When it comes to the language of leadership I often ask clients to come up with a metaphor or image to describe what they mean. For example, do you think of your role:

  • As a sports coach, shouting tactics from the sidelines
  • A counsellor, listening deeply, understanding people and asking questions to help them think
  • The director of a movie, giving ‘notes’ and direction to everyone on set
  • The conductor of an orchestra, working in flow with artists to create something beautiful together

What I’m really asking is: How would you illustrate your leadership language?

Working with a metaphor illuminates deeper beliefs and worldviews that are hard to get at with words alone. Creating or choosing pictures, stories, or poems helps surface these long-held and unexplored assumptions. Art and creativity can be a path to expressing what we know or feel but cannot articulate.

Taking time to unpack your language generates a depth of meaning and connection with others. The picture in your mind, often unseen, unexplored, and hidden even to ourselves greatly impacts what you put your focus on, how you take up your role, how others experience you, and ultimately your impact as a leader.

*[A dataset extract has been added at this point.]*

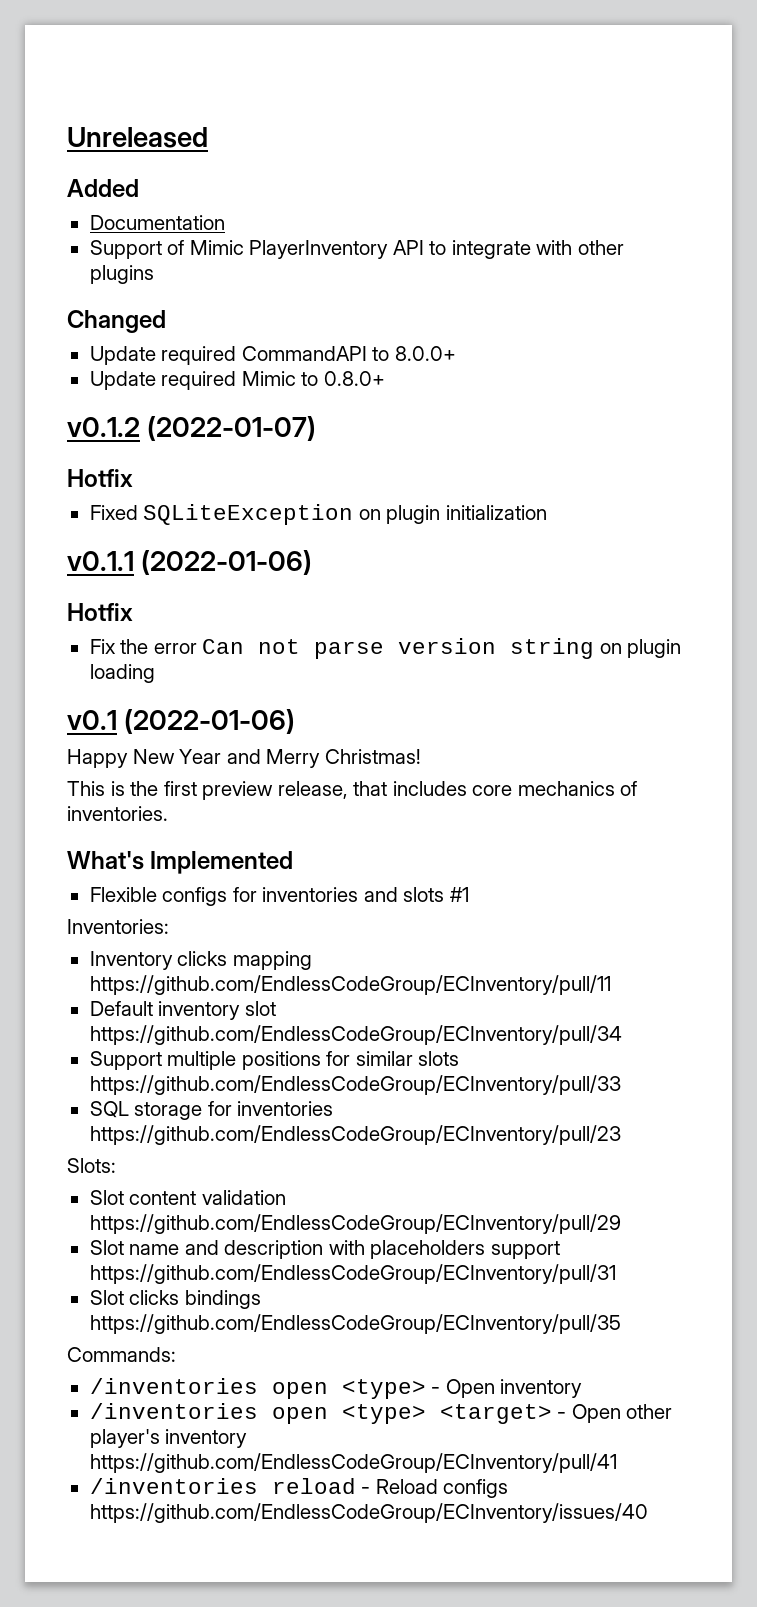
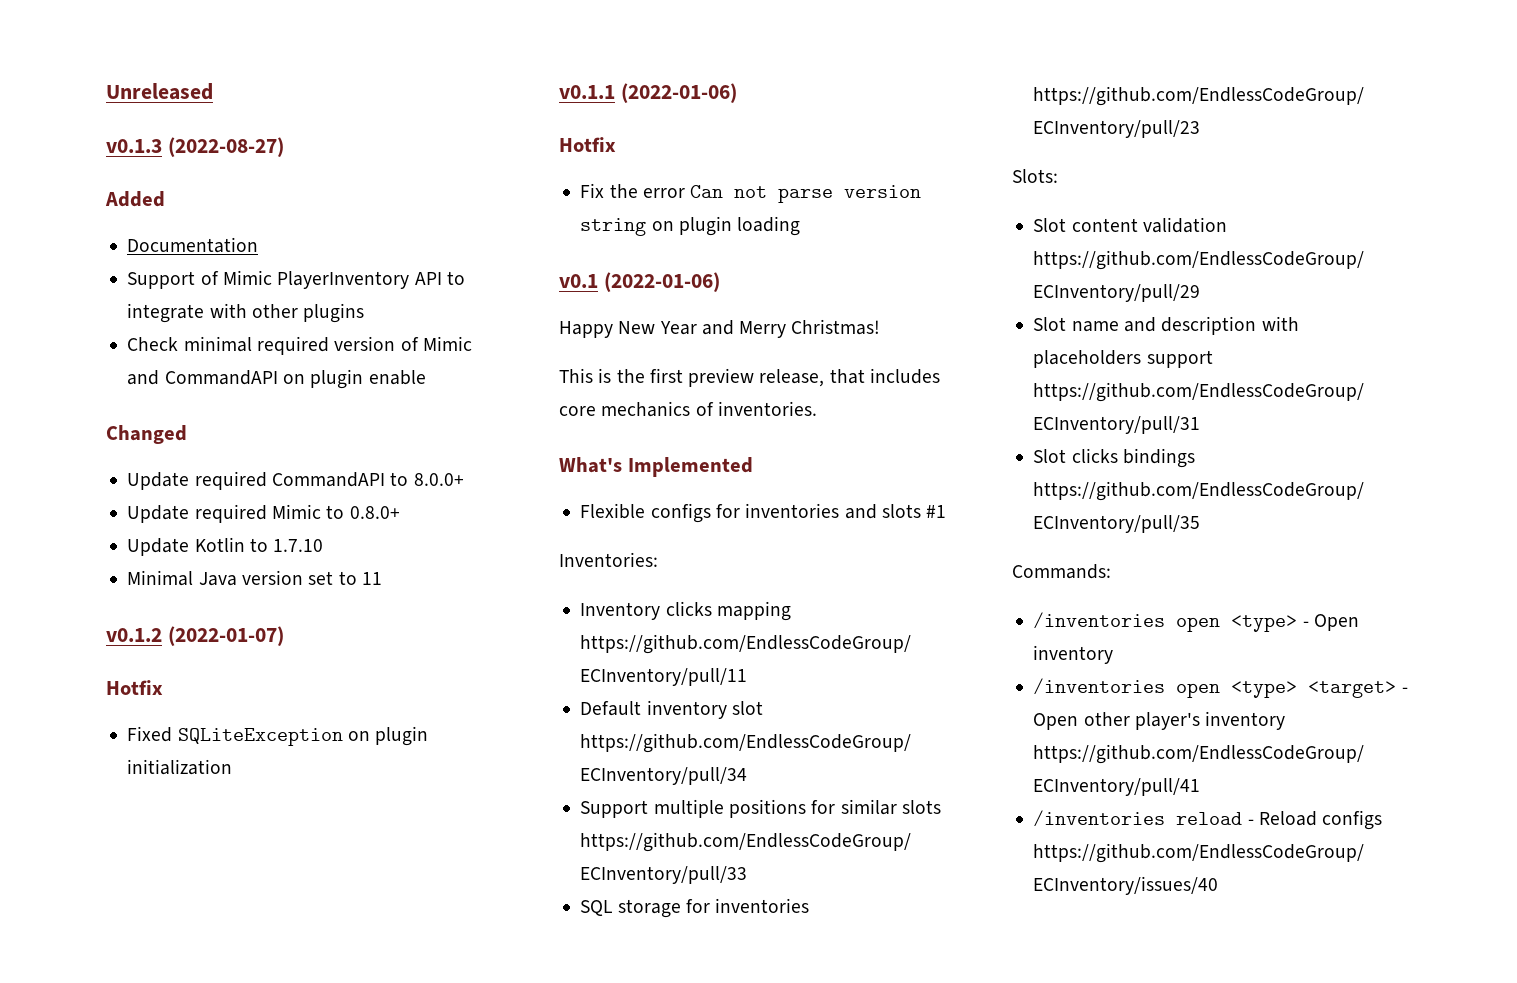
(208, 137) none -> [106,137,284,157] // v0.1.3 (2022-08-27)
(154, 274) none -> [127,336,472,355] [127,369,426,389] // Check minimal required version of Mimic and CommandAPI on plugin enable
(385, 378) none -> [127,537,324,556] [127,570,382,586] // Update Kotlin to 1.7.10 // Minimal Java version set to 11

So, what’s my own leadership language?

My own metaphor is taken from human biology, with the idea that we need to attend to the structural as well as muscular aspects of a living system (and many more of course!). The function of management is to attend to the bones and skeletal structure: deliverables, resources, tasks, quality. The function of leadership is attending to the muscles and ligaments that make people and organisations run; that brings those key features to life. It includes the climate of the organisation – the visceral feeling and mood-in-the-room, and how people work together in service of the task at hand. It includes the vision, clarity of purpose, sense of confidence, trust, and robustness of a team.

What’s your language of leadership, and what images or metaphors would you use to illustrate it?